RAW DATA:
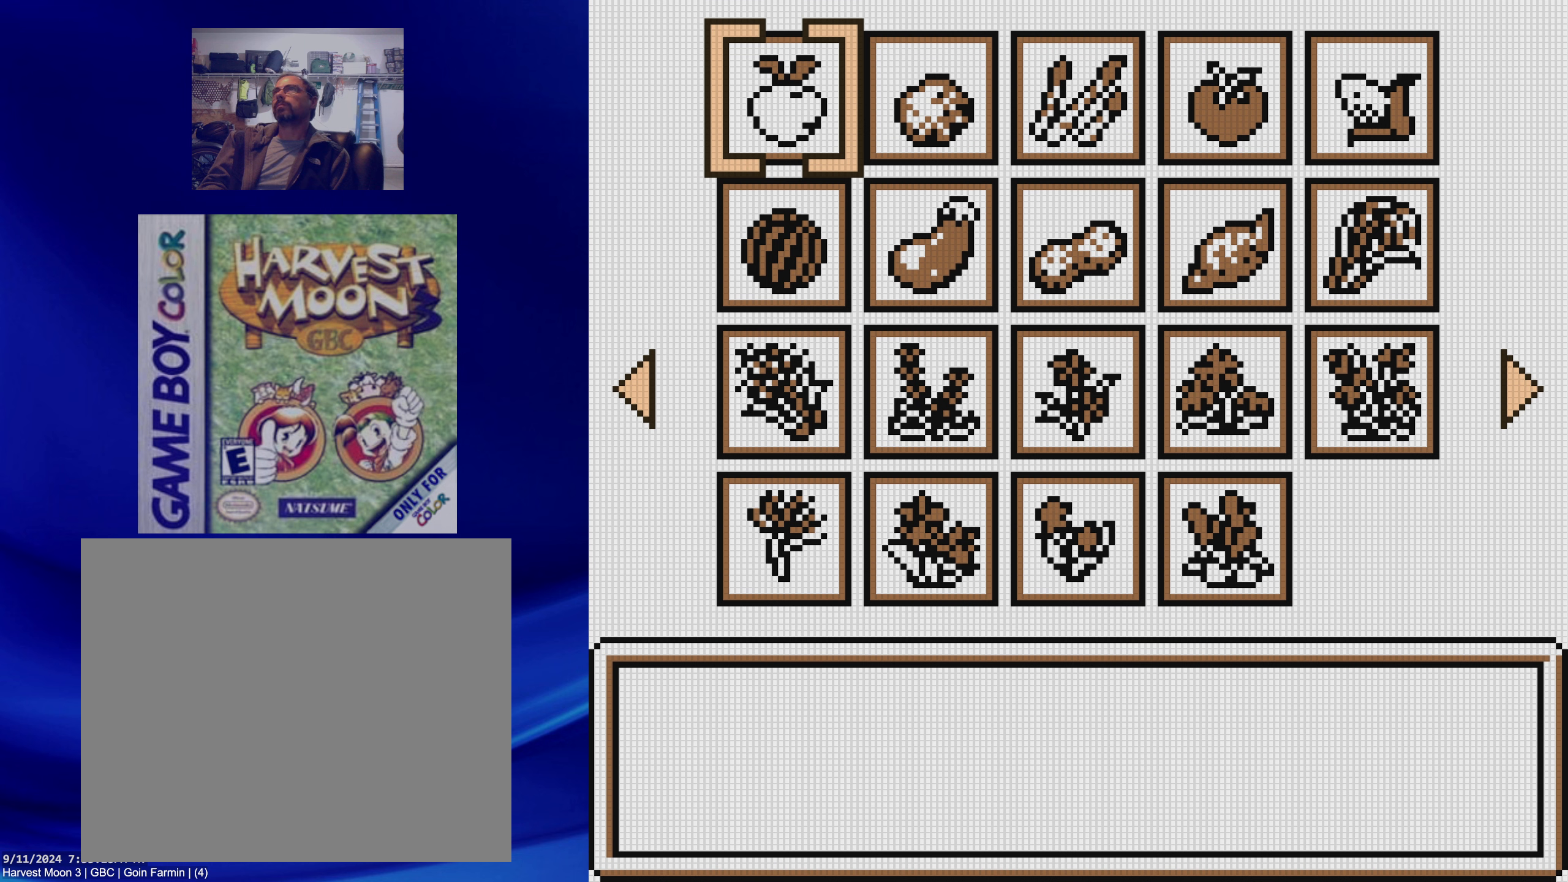
{"buttons": [], "events": []}
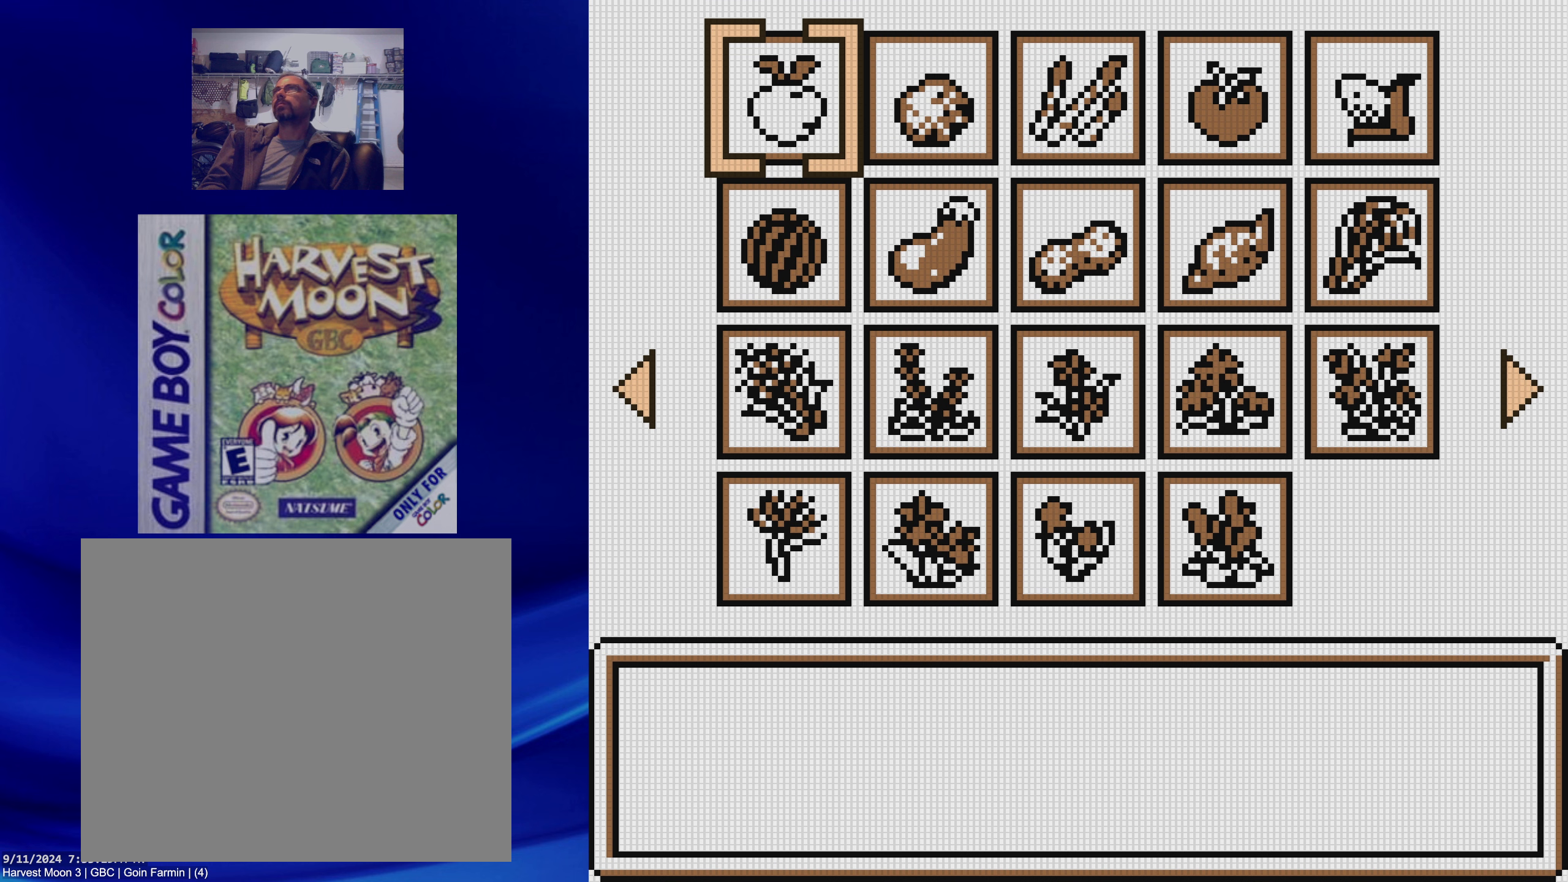
{"buttons": [], "events": []}
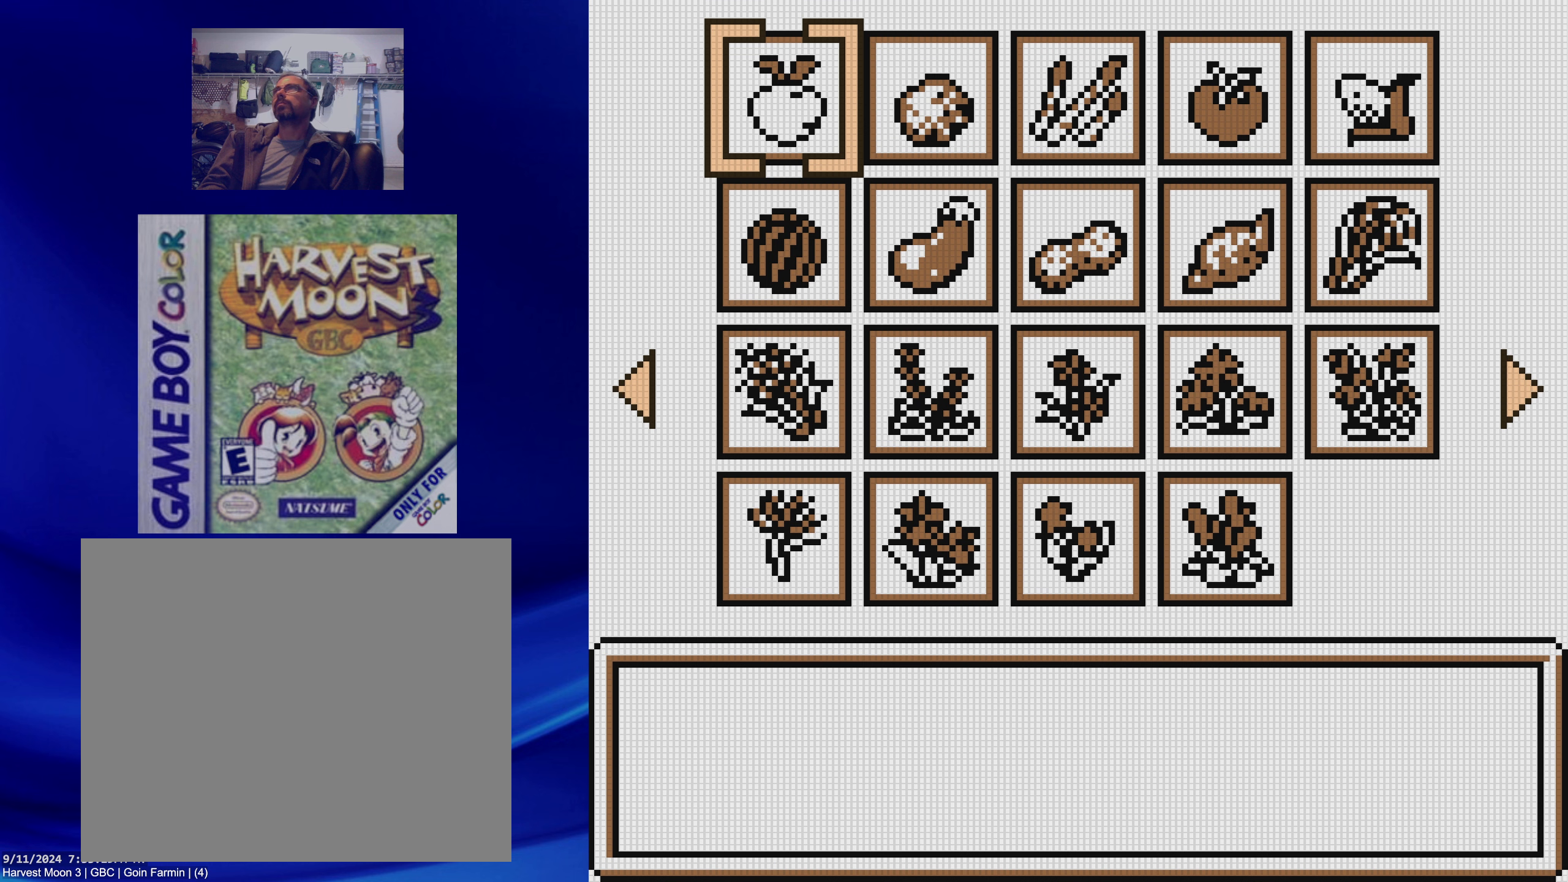
{"buttons": ["DPAD_RIGHT"], "events": [[350, "DPAD_RIGHT", "down"]]}
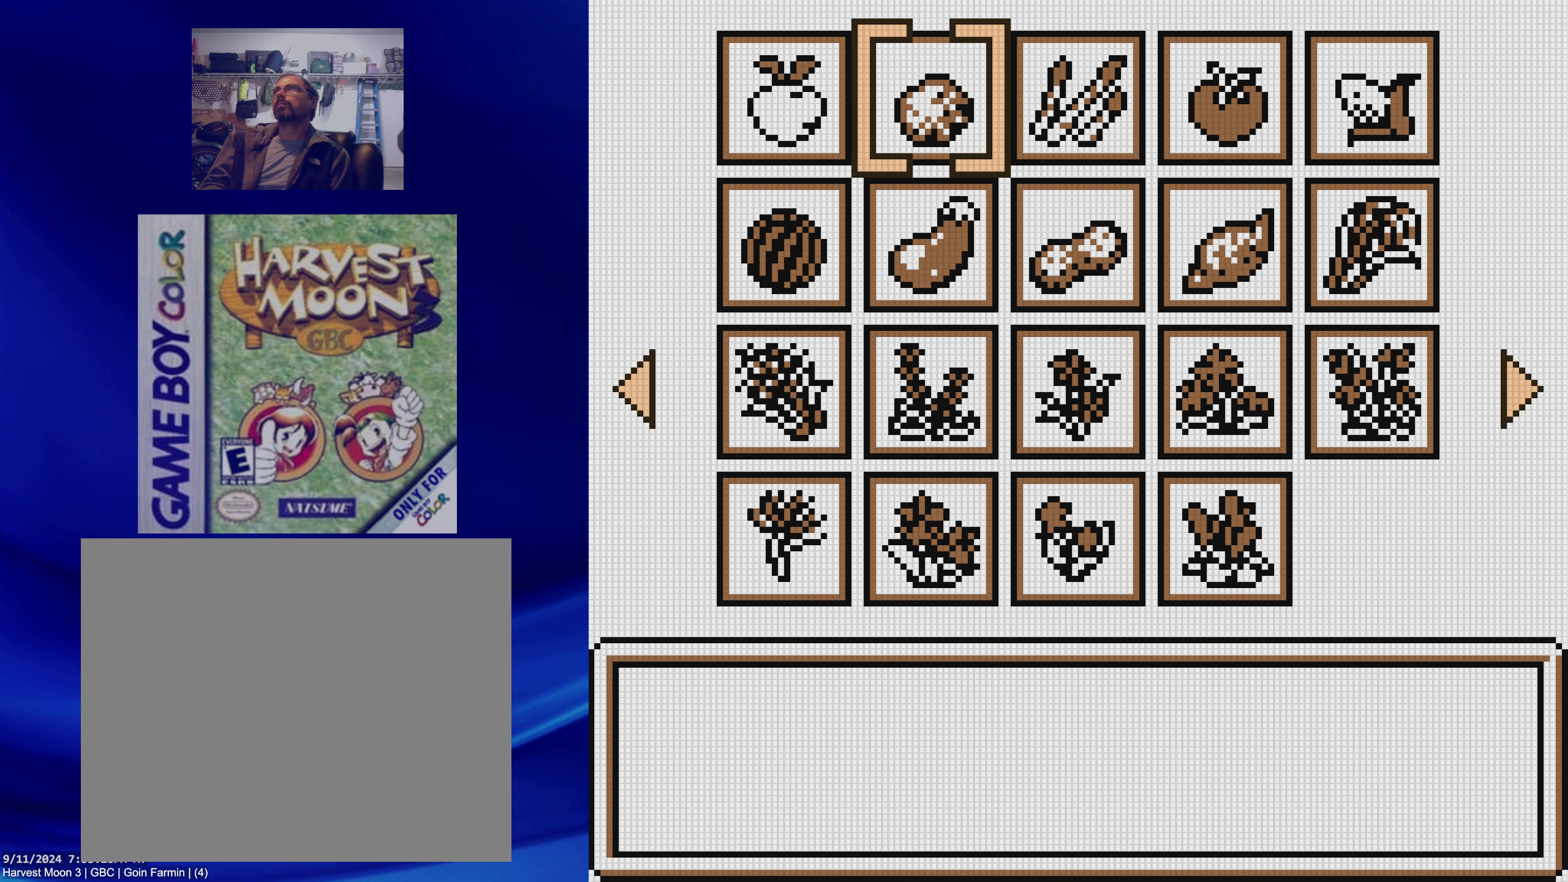
{"buttons": [], "events": [[17, "DPAD_RIGHT", "up"]]}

REQUIREMENT:
Transcribe all of the data above exactly; no picture belongs in the copy.

ANSWER TO THE EXERCISE:
{"buttons": [], "events": []}
{"buttons": [], "events": []}
{"buttons": ["DPAD_RIGHT"], "events": [[350, "DPAD_RIGHT", "down"]]}
{"buttons": [], "events": [[17, "DPAD_RIGHT", "up"]]}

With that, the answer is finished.